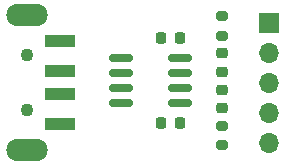
<source format=gts>
%TF.GenerationSoftware,KiCad,Pcbnew,(6.0.4-0)*%
%TF.CreationDate,2022-04-26T17:29:11+08:00*%
%TF.ProjectId,usb-ttl,7573622d-7474-46c2-9e6b-696361645f70,rev?*%
%TF.SameCoordinates,Original*%
%TF.FileFunction,Soldermask,Top*%
%TF.FilePolarity,Negative*%
%FSLAX46Y46*%
G04 Gerber Fmt 4.6, Leading zero omitted, Abs format (unit mm)*
G04 Created by KiCad (PCBNEW (6.0.4-0)) date 2022-04-26 17:29:11*
%MOMM*%
%LPD*%
G01*
G04 APERTURE LIST*
G04 Aperture macros list*
%AMRoundRect*
0 Rectangle with rounded corners*
0 $1 Rounding radius*
0 $2 $3 $4 $5 $6 $7 $8 $9 X,Y pos of 4 corners*
0 Add a 4 corners polygon primitive as box body*
4,1,4,$2,$3,$4,$5,$6,$7,$8,$9,$2,$3,0*
0 Add four circle primitives for the rounded corners*
1,1,$1+$1,$2,$3*
1,1,$1+$1,$4,$5*
1,1,$1+$1,$6,$7*
1,1,$1+$1,$8,$9*
0 Add four rect primitives between the rounded corners*
20,1,$1+$1,$2,$3,$4,$5,0*
20,1,$1+$1,$4,$5,$6,$7,0*
20,1,$1+$1,$6,$7,$8,$9,0*
20,1,$1+$1,$8,$9,$2,$3,0*%
G04 Aperture macros list end*
%ADD10RoundRect,0.225000X0.225000X0.250000X-0.225000X0.250000X-0.225000X-0.250000X0.225000X-0.250000X0*%
%ADD11RoundRect,0.218750X0.256250X-0.218750X0.256250X0.218750X-0.256250X0.218750X-0.256250X-0.218750X0*%
%ADD12RoundRect,0.200000X-0.275000X0.200000X-0.275000X-0.200000X0.275000X-0.200000X0.275000X0.200000X0*%
%ADD13RoundRect,0.218750X-0.256250X0.218750X-0.256250X-0.218750X0.256250X-0.218750X0.256250X0.218750X0*%
%ADD14RoundRect,0.150000X-0.825000X-0.150000X0.825000X-0.150000X0.825000X0.150000X-0.825000X0.150000X0*%
%ADD15RoundRect,0.200000X0.275000X-0.200000X0.275000X0.200000X-0.275000X0.200000X-0.275000X-0.200000X0*%
%ADD16O,1.700000X1.700000*%
%ADD17R,1.700000X1.700000*%
%ADD18C,1.100000*%
%ADD19R,2.500000X1.100000*%
%ADD20O,3.500000X1.900000*%
G04 APERTURE END LIST*
D10*
%TO.C,C1*%
X175975000Y-95400000D03*
X174425000Y-95400000D03*
%TD*%
D11*
%TO.C,D2*%
X179600000Y-91087500D03*
X179600000Y-89512500D03*
%TD*%
D12*
%TO.C,R2*%
X179600000Y-86375000D03*
X179600000Y-88025000D03*
%TD*%
D13*
%TO.C,D1*%
X179600000Y-92612500D03*
X179600000Y-94187500D03*
%TD*%
D14*
%TO.C,U1*%
X171025000Y-89895000D03*
X171025000Y-91165000D03*
X171025000Y-92435000D03*
X171025000Y-93705000D03*
X175975000Y-93705000D03*
X175975000Y-92435000D03*
X175975000Y-91165000D03*
X175975000Y-89895000D03*
%TD*%
D15*
%TO.C,R1*%
X179600000Y-97300000D03*
X179600000Y-95650000D03*
%TD*%
D16*
%TO.C,J2*%
X183525000Y-97080000D03*
X183525000Y-94540000D03*
X183525000Y-92000000D03*
X183525000Y-89460000D03*
D17*
X183525000Y-86920000D03*
%TD*%
D18*
%TO.C,J1*%
X163100000Y-89700000D03*
X163100000Y-94300000D03*
D19*
X165850000Y-95500000D03*
X165850000Y-93000000D03*
X165850000Y-91000000D03*
X165850000Y-88500000D03*
D20*
X163100000Y-86300000D03*
X163100000Y-97700000D03*
%TD*%
D10*
%TO.C,C2*%
X174425000Y-88200000D03*
X175975000Y-88200000D03*
%TD*%
M02*

</source>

REQUIRED ACTION: Please set down every line of the data above precisely, dropping the images.

YOUR RESPONSE:
<source format=gts>
%TF.GenerationSoftware,KiCad,Pcbnew,(6.0.4-0)*%
%TF.CreationDate,2022-04-26T17:29:11+08:00*%
%TF.ProjectId,usb-ttl,7573622d-7474-46c2-9e6b-696361645f70,rev?*%
%TF.SameCoordinates,Original*%
%TF.FileFunction,Soldermask,Top*%
%TF.FilePolarity,Negative*%
%FSLAX46Y46*%
G04 Gerber Fmt 4.6, Leading zero omitted, Abs format (unit mm)*
G04 Created by KiCad (PCBNEW (6.0.4-0)) date 2022-04-26 17:29:11*
%MOMM*%
%LPD*%
G01*
G04 APERTURE LIST*
G04 Aperture macros list*
%AMRoundRect*
0 Rectangle with rounded corners*
0 $1 Rounding radius*
0 $2 $3 $4 $5 $6 $7 $8 $9 X,Y pos of 4 corners*
0 Add a 4 corners polygon primitive as box body*
4,1,4,$2,$3,$4,$5,$6,$7,$8,$9,$2,$3,0*
0 Add four circle primitives for the rounded corners*
1,1,$1+$1,$2,$3*
1,1,$1+$1,$4,$5*
1,1,$1+$1,$6,$7*
1,1,$1+$1,$8,$9*
0 Add four rect primitives between the rounded corners*
20,1,$1+$1,$2,$3,$4,$5,0*
20,1,$1+$1,$4,$5,$6,$7,0*
20,1,$1+$1,$6,$7,$8,$9,0*
20,1,$1+$1,$8,$9,$2,$3,0*%
G04 Aperture macros list end*
%ADD10RoundRect,0.225000X0.225000X0.250000X-0.225000X0.250000X-0.225000X-0.250000X0.225000X-0.250000X0*%
%ADD11RoundRect,0.218750X0.256250X-0.218750X0.256250X0.218750X-0.256250X0.218750X-0.256250X-0.218750X0*%
%ADD12RoundRect,0.200000X-0.275000X0.200000X-0.275000X-0.200000X0.275000X-0.200000X0.275000X0.200000X0*%
%ADD13RoundRect,0.218750X-0.256250X0.218750X-0.256250X-0.218750X0.256250X-0.218750X0.256250X0.218750X0*%
%ADD14RoundRect,0.150000X-0.825000X-0.150000X0.825000X-0.150000X0.825000X0.150000X-0.825000X0.150000X0*%
%ADD15RoundRect,0.200000X0.275000X-0.200000X0.275000X0.200000X-0.275000X0.200000X-0.275000X-0.200000X0*%
%ADD16O,1.700000X1.700000*%
%ADD17R,1.700000X1.700000*%
%ADD18C,1.100000*%
%ADD19R,2.500000X1.100000*%
%ADD20O,3.500000X1.900000*%
G04 APERTURE END LIST*
D10*
%TO.C,C1*%
X175975000Y-95400000D03*
X174425000Y-95400000D03*
%TD*%
D11*
%TO.C,D2*%
X179600000Y-91087500D03*
X179600000Y-89512500D03*
%TD*%
D12*
%TO.C,R2*%
X179600000Y-86375000D03*
X179600000Y-88025000D03*
%TD*%
D13*
%TO.C,D1*%
X179600000Y-92612500D03*
X179600000Y-94187500D03*
%TD*%
D14*
%TO.C,U1*%
X171025000Y-89895000D03*
X171025000Y-91165000D03*
X171025000Y-92435000D03*
X171025000Y-93705000D03*
X175975000Y-93705000D03*
X175975000Y-92435000D03*
X175975000Y-91165000D03*
X175975000Y-89895000D03*
%TD*%
D15*
%TO.C,R1*%
X179600000Y-97300000D03*
X179600000Y-95650000D03*
%TD*%
D16*
%TO.C,J2*%
X183525000Y-97080000D03*
X183525000Y-94540000D03*
X183525000Y-92000000D03*
X183525000Y-89460000D03*
D17*
X183525000Y-86920000D03*
%TD*%
D18*
%TO.C,J1*%
X163100000Y-89700000D03*
X163100000Y-94300000D03*
D19*
X165850000Y-95500000D03*
X165850000Y-93000000D03*
X165850000Y-91000000D03*
X165850000Y-88500000D03*
D20*
X163100000Y-86300000D03*
X163100000Y-97700000D03*
%TD*%
D10*
%TO.C,C2*%
X174425000Y-88200000D03*
X175975000Y-88200000D03*
%TD*%
M02*

</source>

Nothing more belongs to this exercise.